Leo, como siempre, con atención el artículo que firma en ElNacional.cat el abogado y escritor Jordi Cabré. En este texto concreto, intitulado "Aparcar la independencia", menciona al profesor Mas-Colell y destaca una afirmación suya ("la independencia es imposible porque Europa no lo quiere"). A continuación, Cabré enuncia con contundencia: "Me parece una afirmación [la de Mas-Colell], aparte de falsa, inmoral. ¿Por qué inmoral? Inmoral porque la tuvimos en la punta de los dedos. Porque ya sabemos cómo se hace, pero no osamos cogerla". Insistirá más de una vez en esta idea, por ejemplo, cuando señala "Demostramos que era posible. Y demostramos cómo se hace".
La posición del querido Jordi Cabré merece que nos detengamos, ya que es compartida, diría, por un número considerable de personas dentro del independentismo. La principal discrepancia, a mi entender, es sencilla de enunciar: no la tuvimos en la punta de los dedos, ni siquiera la tuvimos cerca. Todo al contrario. Si una cosa quedó demostrada en 2017 fue que, aunque el Estado cometió algunas equivocaciones de calado, Catalunya no tuvo en ningún momento una mínima posibilidad de alcanzar la independencia. Las razones son múltiples y no hay espacio aquí para detallarlas. Pienso que Mas-Colell tiene razón cuando se refiere a la voluntad de la gran mayoría de Estados europeos. Sin embargo, el factor europeo o el estado de opinión internacional no creo que sean lo más relevante, el primer elemento a considerar. Para decirlo muy sucintamente, el gran problema era, y sigue siendo, la desigual relación de fuerzas entre el independentismo y el Estado español.
Si algo quedó demostrado en octubre de 2017, no es si la independencia es posible o imposible, sino que el Estado español está dispuesto a cualquier cosa para impedirla
Considero que, justamente, eso es el que quedó claro, clarísimo, en 2017, y no que lo tuviéramos cerca o que los catalanes no osaran agarrar la independencia. Todavía más alejado de la realidad de los hechos es creer que "ya sabemos cómo se hace". Ni sabemos cómo se hace —más bien sabemos lo que no se debe hacer—, ni tampoco podemos decir que Catalunya se aproximó a la independencia. Que estábamos lejos lo sabían perfectamente nuestros políticos, Carles Puigdemont, en primer lugar, ya que decidió suspender la declaración de independencia y ni se le pasó por la cabeza intentar implementarla. Al contrario, los principales protagonistas se limitaron a decidir cómo afrontarían las consecuencias de lo que había ocurrido, si marchándose al extranjero o sometiéndose al juicio al cual los sometería la justicia española.

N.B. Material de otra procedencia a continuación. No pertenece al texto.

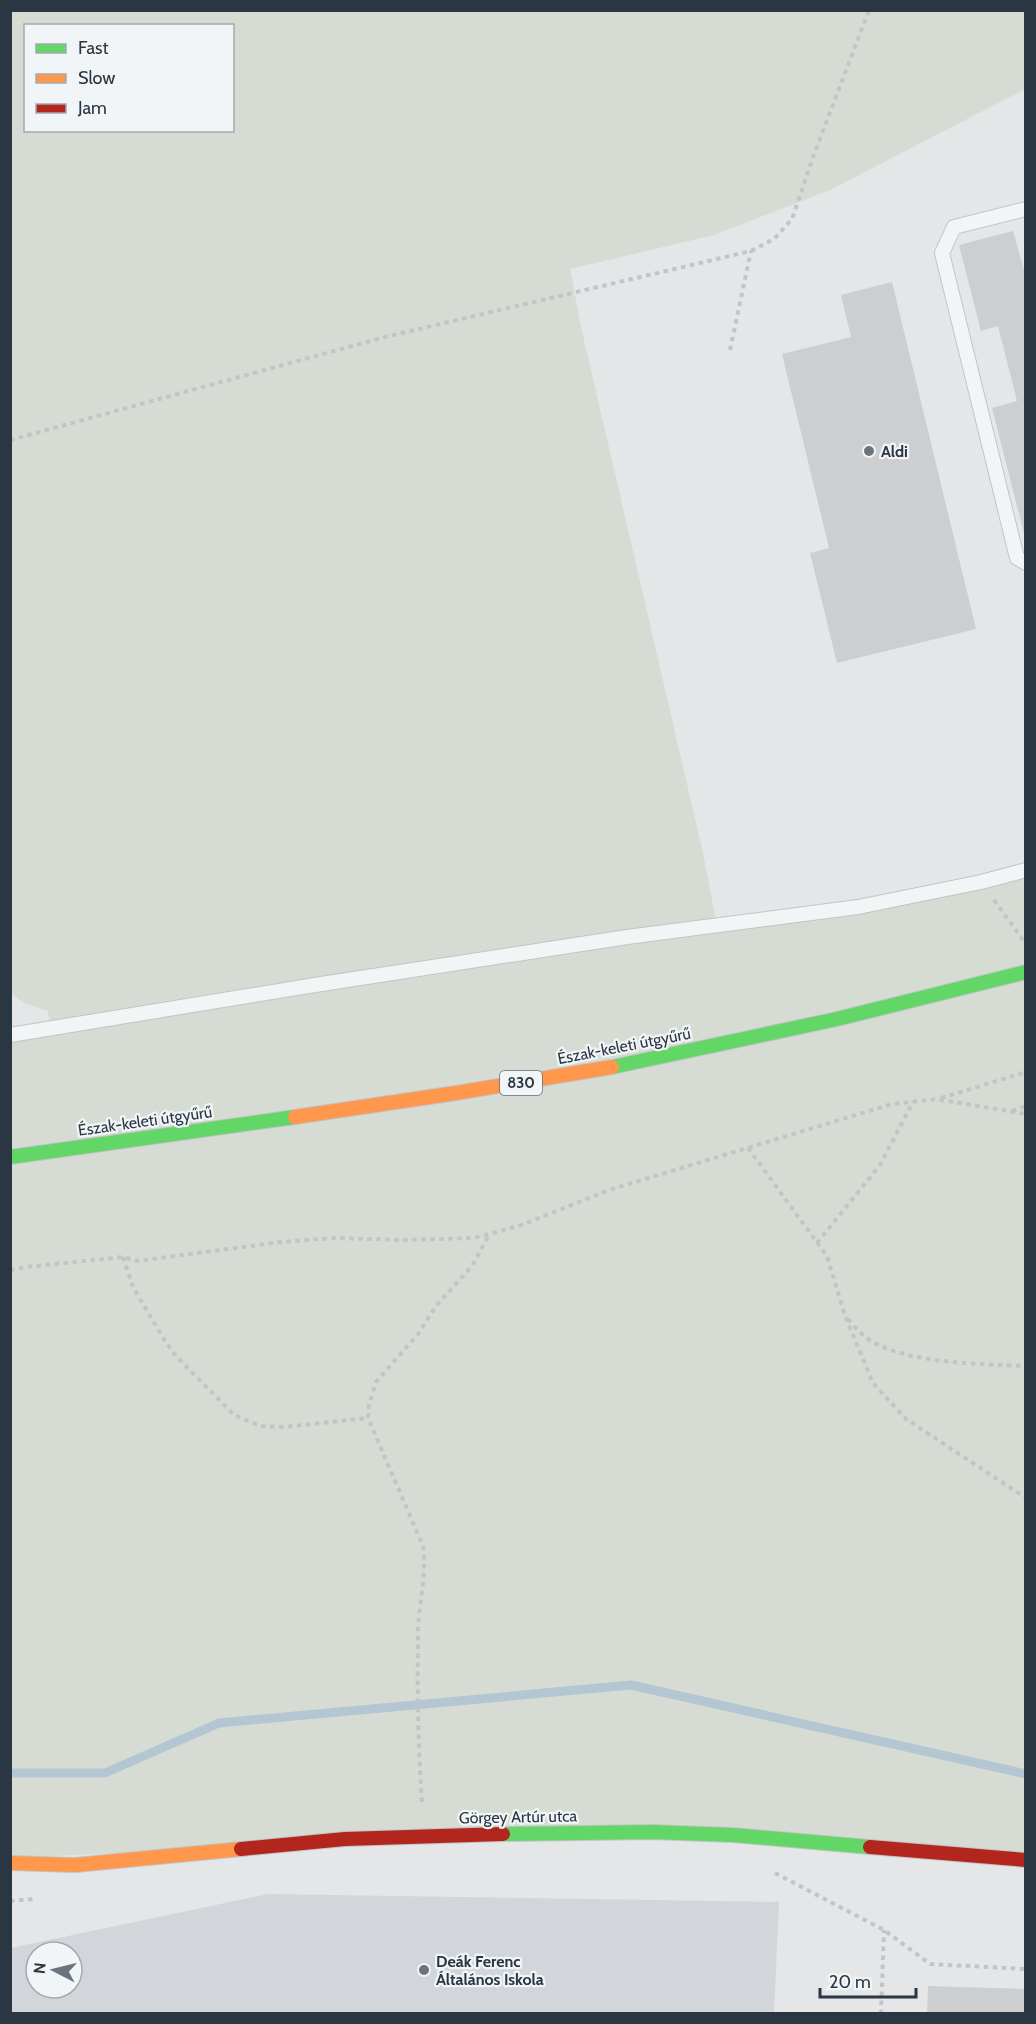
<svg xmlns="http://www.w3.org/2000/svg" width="1036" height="2024" font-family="Cabin,sans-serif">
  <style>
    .built { fill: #d2d6db; fill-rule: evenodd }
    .green { fill: #d6dcd4; fill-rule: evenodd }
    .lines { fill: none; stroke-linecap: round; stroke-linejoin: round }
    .stream { stroke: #b3c6d2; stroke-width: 9 }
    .building { fill: #ccced0 }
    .lane-casing { stroke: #c2c4c6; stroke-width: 16 }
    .fast-casing { stroke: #c2c4c6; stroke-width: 16 }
    .slow-casing { stroke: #c2c4c6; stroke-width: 16 }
    .jam-casing { stroke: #c2c4c6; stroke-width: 16 }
    .path { stroke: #c2c5c7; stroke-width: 4; stroke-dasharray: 4.5 4.5; stroke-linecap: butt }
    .lane { stroke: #f3f4f5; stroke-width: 14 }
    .fast { stroke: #63d668; stroke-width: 14 }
    .slow { stroke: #ff974d; stroke-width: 14 }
    .jam { stroke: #b3261e; stroke-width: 14 }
    .poi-dot { fill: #6b747c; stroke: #f2f5f7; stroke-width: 2 }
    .labels { text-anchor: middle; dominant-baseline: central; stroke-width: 4.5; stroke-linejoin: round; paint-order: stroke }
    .shield { fill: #f2f5f7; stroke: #666f78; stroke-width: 1.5 }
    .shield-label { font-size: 15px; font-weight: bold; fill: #2a3642 }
    .poi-label { font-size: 16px; font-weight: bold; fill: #2a3642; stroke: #f2f5f7; text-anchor: start }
    .street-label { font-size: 16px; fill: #2a3642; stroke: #f2f5f7 }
  </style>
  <rect width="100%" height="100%" fill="#e4e6e8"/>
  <path class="built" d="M268 1894 779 1902 774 2013H11V1948ZM36 1952H72V1988H36Z"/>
  <path class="green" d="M11 11H1025V89L830 190 714 235 570 269 581 327 703 853 718 932 876 910 1025 875V1855L665 1827 11 1858 10 1041 51 1034 48 1011 24 1003 10 993ZM26 26H232V130H26Z"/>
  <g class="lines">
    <path class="stream" d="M10 1773H105L219 1723 631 1685 1026 1774"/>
  </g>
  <path class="building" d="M1013 231 1026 277 1025 537 992 408 1017 401 998 326 981 331 959 245Z
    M892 282 976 629 837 663 810 553 829 548 782 354 851 337 841 295Z
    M928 1986 1026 1989V2014H927Z"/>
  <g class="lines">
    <defs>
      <path id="lane" d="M1026 209 954 227 942 253 1017 558 1026 563
        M10 1035 315 985 627 937 858 907 981 882 1026 870"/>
      <path id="fast" d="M612 1067 837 1019 1026 972
        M10 1157 295 1117
        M503 1834 652 1832 733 1835 870 1847"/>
      <path id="slow" d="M295 1117 456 1093 612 1067
        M10 1863 75 1865 241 1849"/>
      <path id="jam" d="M870 1847 1026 1860
        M241 1849 345 1839 503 1834"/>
    </defs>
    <use href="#lane" class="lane-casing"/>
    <use href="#fast" class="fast-casing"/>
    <use href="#slow" class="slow-casing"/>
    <use href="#jam" class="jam-casing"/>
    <path class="path" d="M730 350 751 251
      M10 440 385 337 751 251 774 239 792 219 813 157 869 10
      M994 900 1023 940
      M941 1098 1026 1072
      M1012 1111 1026 1106
      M748 1148 827 1256 845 1316 873 1383 906 1419 1026 1498
      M817 1243 880 1165 913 1102
      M123 1257 133 1287 165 1341 176 1356 234 1415 260 1426 284 1427 368 1418
      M10 1270 26 1267 123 1257 138 1261 281 1242 334 1238 406 1240 474 1238 519 1226 609 1190 892 1104 937 1099 1026 1114
      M848 1319C855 1327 862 1335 871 1341 910 1364 981 1364 1026 1366
      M422 1802C418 1744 417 1687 418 1630 419 1602 427 1575 423 1546L368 1418 369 1405 376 1382 418 1334 436 1306 472 1266 489 1235
      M775 1873 884 1930 930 1964 1026 1969
      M10 1901 34 1899
      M881 2014 884 1930"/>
    <use href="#lane" class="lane"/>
    <use href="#fast" class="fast"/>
    <use href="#slow" class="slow"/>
    <use href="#jam" class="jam"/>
  </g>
  <g class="poi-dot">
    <circle cx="869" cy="451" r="6"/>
    <circle cx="424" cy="1970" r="6"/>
  </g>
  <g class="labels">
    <rect class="shield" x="500" y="1071" width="42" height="24" rx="4.5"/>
    <g class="shield-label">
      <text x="521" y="1083">830</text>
    </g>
    <g class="poi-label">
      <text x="881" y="451">Aldi</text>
      <text x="436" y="1961">Deák Ferenc<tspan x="436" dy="18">Általános Iskola</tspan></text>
    </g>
    <g class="street-label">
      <text transform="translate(624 1046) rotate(-11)">Észak-keleti útgyűrű</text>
      <text transform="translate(145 1121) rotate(-8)">Észak-keleti útgyűrű</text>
      <text transform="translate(518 1817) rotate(-1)">Görgey Artúr utca</text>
    </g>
  </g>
  <rect width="1036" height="2024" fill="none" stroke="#2a3642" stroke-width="24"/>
  <rect x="24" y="24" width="210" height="108" fill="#f2f5f7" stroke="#a2a9af" stroke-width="1.5"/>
  <rect x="36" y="44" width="30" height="9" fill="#63d668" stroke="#a2a9af" stroke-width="1.5"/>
  <text x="78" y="54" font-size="18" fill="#2a3642">Fast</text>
  <rect x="36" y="74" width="30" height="9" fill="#ff974d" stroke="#a2a9af" stroke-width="1.5"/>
  <text x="78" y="84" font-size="18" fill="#2a3642">Slow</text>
  <rect x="36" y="104" width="30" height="9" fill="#b3261e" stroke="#a2a9af" stroke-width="1.5"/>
  <text x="78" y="114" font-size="18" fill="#2a3642">Jam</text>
  <g transform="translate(54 1970) rotate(277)"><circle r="28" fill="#f2f5f7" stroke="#a2a9af" stroke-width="1.5"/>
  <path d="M0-4.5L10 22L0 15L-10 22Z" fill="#6b747c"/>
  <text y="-9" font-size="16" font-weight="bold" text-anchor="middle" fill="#2a3642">N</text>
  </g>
  <path d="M820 1988v9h96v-9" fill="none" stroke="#2a3642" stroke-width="3"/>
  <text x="829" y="1988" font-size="18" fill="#2a3642" stroke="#f2f5f7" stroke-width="4.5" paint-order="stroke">20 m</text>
</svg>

Aquí quizás hay que hacer un recordatorio. Desde bastante antes, los más destacados actores independentistas habían acordado que en ningún caso llamarían a la gente al enfrentamiento violento con las fuerzas policiales españolas (Policía Nacional y Guardia Civil). Y todavía menos con el ejército (que, si hubiera sido necesario, habría intervenido, no tengan ninguna duda). No sé si, sin decirlo explícitamente, Jordi Cabré nos está hablando de eso. Como no lo sé, no me entretendré en este asunto.
Finalmente: ¿es imposible la independencia? Lo único que yo les puedo decir —y no porque considere inmoral tildar la independencia de imposible— es que no lo sé. Lo que pienso, tanto entonces, como ahora, es que es un objetivo legítimo y deseable. Y por el cual hay que seguir trabajando. El problema no es si es posible o imposible —¿quién conoce el futuro?—, sino cómo se llega y, especialmente, cuál es el precio que hay que pagar en cada momento histórico concreto. Los costes de todo tipo. Y si alguna cosa quedó demostrada en octubre de 2017, no es si la independencia es posible o imposible, sino que el Estado español está, entonces, como también hoy, dispuesto a cualquier cosa —y 'cualquier cosa' quiere decir exactamente cualquier cosa— para impedirla.